TASK: Print all of the data exactly.

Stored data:
----
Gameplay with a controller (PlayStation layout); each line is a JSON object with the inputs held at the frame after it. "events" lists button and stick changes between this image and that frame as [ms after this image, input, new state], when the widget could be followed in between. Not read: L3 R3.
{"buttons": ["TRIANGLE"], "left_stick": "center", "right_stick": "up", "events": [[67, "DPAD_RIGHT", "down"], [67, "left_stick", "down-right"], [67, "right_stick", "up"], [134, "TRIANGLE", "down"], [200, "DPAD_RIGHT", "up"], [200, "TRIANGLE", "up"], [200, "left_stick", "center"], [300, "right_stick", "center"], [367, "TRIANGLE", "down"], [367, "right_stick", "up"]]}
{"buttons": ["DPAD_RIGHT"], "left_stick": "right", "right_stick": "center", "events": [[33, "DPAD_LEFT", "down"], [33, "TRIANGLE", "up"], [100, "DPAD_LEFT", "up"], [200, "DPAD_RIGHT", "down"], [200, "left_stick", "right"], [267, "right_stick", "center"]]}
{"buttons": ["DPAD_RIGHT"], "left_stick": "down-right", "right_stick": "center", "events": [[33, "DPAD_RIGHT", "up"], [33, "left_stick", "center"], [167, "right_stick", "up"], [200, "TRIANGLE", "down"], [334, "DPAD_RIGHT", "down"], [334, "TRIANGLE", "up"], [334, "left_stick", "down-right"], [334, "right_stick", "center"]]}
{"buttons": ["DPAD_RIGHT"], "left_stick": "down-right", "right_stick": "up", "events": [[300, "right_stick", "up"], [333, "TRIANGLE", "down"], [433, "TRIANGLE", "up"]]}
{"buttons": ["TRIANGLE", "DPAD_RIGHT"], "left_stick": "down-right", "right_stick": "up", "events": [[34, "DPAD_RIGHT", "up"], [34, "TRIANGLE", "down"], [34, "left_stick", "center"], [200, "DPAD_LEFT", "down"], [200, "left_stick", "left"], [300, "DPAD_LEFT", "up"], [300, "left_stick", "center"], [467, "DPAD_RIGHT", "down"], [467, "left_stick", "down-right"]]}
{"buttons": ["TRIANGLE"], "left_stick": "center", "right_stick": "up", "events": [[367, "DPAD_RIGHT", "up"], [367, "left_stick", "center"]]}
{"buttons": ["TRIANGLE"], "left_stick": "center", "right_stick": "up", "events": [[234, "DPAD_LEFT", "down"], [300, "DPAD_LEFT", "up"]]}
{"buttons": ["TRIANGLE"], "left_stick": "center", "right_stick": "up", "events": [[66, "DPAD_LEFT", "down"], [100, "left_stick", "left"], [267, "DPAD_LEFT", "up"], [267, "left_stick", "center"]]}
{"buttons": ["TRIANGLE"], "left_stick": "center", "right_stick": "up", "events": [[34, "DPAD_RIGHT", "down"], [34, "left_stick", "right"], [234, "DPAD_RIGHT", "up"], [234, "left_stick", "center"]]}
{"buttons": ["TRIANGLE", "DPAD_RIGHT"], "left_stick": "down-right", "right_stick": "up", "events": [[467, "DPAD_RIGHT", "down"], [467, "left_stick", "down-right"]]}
----
RESULT OF THE EXERCISE:
Gameplay with a controller (PlayStation layout); each line is a JSON object with the inputs held at the frame after it. "events" lists button and stick changes between this image and that frame as [ms after this image, input, new state], when the widget could be followed in between. Not read: L3 R3.
{"buttons": ["TRIANGLE"], "left_stick": "center", "right_stick": "up", "events": [[67, "DPAD_RIGHT", "down"], [67, "left_stick", "down-right"], [67, "right_stick", "up"], [134, "TRIANGLE", "down"], [200, "DPAD_RIGHT", "up"], [200, "TRIANGLE", "up"], [200, "left_stick", "center"], [300, "right_stick", "center"], [367, "TRIANGLE", "down"], [367, "right_stick", "up"]]}
{"buttons": ["DPAD_RIGHT"], "left_stick": "right", "right_stick": "center", "events": [[33, "DPAD_LEFT", "down"], [33, "TRIANGLE", "up"], [100, "DPAD_LEFT", "up"], [200, "DPAD_RIGHT", "down"], [200, "left_stick", "right"], [267, "right_stick", "center"]]}
{"buttons": ["DPAD_RIGHT"], "left_stick": "down-right", "right_stick": "center", "events": [[33, "DPAD_RIGHT", "up"], [33, "left_stick", "center"], [167, "right_stick", "up"], [200, "TRIANGLE", "down"], [334, "DPAD_RIGHT", "down"], [334, "TRIANGLE", "up"], [334, "left_stick", "down-right"], [334, "right_stick", "center"]]}
{"buttons": ["DPAD_RIGHT"], "left_stick": "down-right", "right_stick": "up", "events": [[300, "right_stick", "up"], [333, "TRIANGLE", "down"], [433, "TRIANGLE", "up"]]}
{"buttons": ["TRIANGLE", "DPAD_RIGHT"], "left_stick": "down-right", "right_stick": "up", "events": [[34, "DPAD_RIGHT", "up"], [34, "TRIANGLE", "down"], [34, "left_stick", "center"], [200, "DPAD_LEFT", "down"], [200, "left_stick", "left"], [300, "DPAD_LEFT", "up"], [300, "left_stick", "center"], [467, "DPAD_RIGHT", "down"], [467, "left_stick", "down-right"]]}
{"buttons": ["TRIANGLE"], "left_stick": "center", "right_stick": "up", "events": [[367, "DPAD_RIGHT", "up"], [367, "left_stick", "center"]]}
{"buttons": ["TRIANGLE"], "left_stick": "center", "right_stick": "up", "events": [[234, "DPAD_LEFT", "down"], [300, "DPAD_LEFT", "up"]]}
{"buttons": ["TRIANGLE"], "left_stick": "center", "right_stick": "up", "events": [[66, "DPAD_LEFT", "down"], [100, "left_stick", "left"], [267, "DPAD_LEFT", "up"], [267, "left_stick", "center"]]}
{"buttons": ["TRIANGLE"], "left_stick": "center", "right_stick": "up", "events": [[34, "DPAD_RIGHT", "down"], [34, "left_stick", "right"], [234, "DPAD_RIGHT", "up"], [234, "left_stick", "center"]]}
{"buttons": ["TRIANGLE", "DPAD_RIGHT"], "left_stick": "down-right", "right_stick": "up", "events": [[467, "DPAD_RIGHT", "down"], [467, "left_stick", "down-right"]]}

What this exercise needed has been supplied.